EXERCISE AIM: Can you rewrite the paragraph of the Elaenia passage that begins "The genus Elaenia was introduced" as a short list that keeps its main facts?

SOURCE PASSAGE:
Elaenia is a genus of passerine birds in the tyrant flycatcher family which occur in Mexico, the Caribbean, and Central and South America. Except by voice, specific identification is often difficult since many species are very similar. They are also known by the common name elaenia, which they share with the similar tyrant flycatchers of the genus Myiopagis.

Elaenia flycatchers are typically brownish, greyish or olive above, and off-white and/or pale yellow on the belly, with a white or pale yellowish eye-ring of variable strength and two or three wing bars. Some species show a crest; often with a semi-concealed white patch/streak.

==Taxonomy==
The genus Elaenia was introduced by the Swedish zoologist Carl Jakob Sundevall in 1836. The type species was subsequently designated as the yellow-bellied elaenia. The name of the genus is from the Ancient Greek ελαινεος elaineos "of olive-oil" or "oleaginous".

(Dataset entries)
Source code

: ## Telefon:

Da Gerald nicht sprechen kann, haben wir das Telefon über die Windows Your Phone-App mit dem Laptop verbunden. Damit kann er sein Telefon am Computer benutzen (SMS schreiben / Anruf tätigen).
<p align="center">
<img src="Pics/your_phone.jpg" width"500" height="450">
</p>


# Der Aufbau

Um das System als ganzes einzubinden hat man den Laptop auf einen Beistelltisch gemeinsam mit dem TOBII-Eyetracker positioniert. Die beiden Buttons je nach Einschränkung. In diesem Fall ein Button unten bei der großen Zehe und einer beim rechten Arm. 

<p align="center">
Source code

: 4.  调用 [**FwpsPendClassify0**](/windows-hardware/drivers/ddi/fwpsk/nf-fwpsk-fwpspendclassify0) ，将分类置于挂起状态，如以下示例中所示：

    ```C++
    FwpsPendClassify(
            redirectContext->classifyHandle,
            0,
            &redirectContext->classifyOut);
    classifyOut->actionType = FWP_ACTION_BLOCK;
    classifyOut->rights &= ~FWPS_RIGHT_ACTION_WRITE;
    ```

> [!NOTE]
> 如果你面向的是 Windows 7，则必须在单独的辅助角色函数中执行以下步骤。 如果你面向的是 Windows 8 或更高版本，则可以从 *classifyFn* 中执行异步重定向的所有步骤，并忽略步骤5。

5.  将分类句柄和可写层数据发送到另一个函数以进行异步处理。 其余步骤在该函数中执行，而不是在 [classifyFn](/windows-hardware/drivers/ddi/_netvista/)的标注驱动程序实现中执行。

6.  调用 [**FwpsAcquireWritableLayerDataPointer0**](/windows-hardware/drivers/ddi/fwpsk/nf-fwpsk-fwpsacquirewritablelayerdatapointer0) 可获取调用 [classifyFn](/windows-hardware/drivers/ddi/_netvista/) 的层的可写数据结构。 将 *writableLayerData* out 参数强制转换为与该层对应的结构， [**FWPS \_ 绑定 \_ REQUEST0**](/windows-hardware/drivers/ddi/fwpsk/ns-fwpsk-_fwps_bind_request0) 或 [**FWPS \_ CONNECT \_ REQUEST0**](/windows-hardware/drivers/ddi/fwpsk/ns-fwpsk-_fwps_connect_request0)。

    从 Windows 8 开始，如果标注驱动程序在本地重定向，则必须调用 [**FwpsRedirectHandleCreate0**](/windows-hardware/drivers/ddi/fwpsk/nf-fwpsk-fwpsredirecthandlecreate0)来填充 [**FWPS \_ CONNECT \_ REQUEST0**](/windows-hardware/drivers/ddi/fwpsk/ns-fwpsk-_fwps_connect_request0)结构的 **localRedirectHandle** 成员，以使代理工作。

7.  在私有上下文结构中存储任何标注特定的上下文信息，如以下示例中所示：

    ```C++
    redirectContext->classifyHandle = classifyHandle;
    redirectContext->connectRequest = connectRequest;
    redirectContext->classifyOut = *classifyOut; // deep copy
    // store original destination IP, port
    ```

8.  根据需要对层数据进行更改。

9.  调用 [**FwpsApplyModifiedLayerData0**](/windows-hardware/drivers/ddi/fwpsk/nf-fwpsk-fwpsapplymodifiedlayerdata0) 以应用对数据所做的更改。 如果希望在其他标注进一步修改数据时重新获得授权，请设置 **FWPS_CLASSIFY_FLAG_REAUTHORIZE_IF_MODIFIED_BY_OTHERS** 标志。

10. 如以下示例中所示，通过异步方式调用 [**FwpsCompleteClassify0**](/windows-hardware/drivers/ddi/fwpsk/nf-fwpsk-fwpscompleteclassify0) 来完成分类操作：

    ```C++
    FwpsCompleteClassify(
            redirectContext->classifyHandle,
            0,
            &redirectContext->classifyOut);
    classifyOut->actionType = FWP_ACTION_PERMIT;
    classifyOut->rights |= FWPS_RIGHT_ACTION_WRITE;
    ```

RESPONSE AREA:
- Introduced by Swedish zoologist Carl Jakob Sundevall in 1836
- Type species later designated as the yellow-bellied elaenia
- Name from Ancient Greek ελαινεος (elaineos), meaning "of olive-oil" or "oleaginous"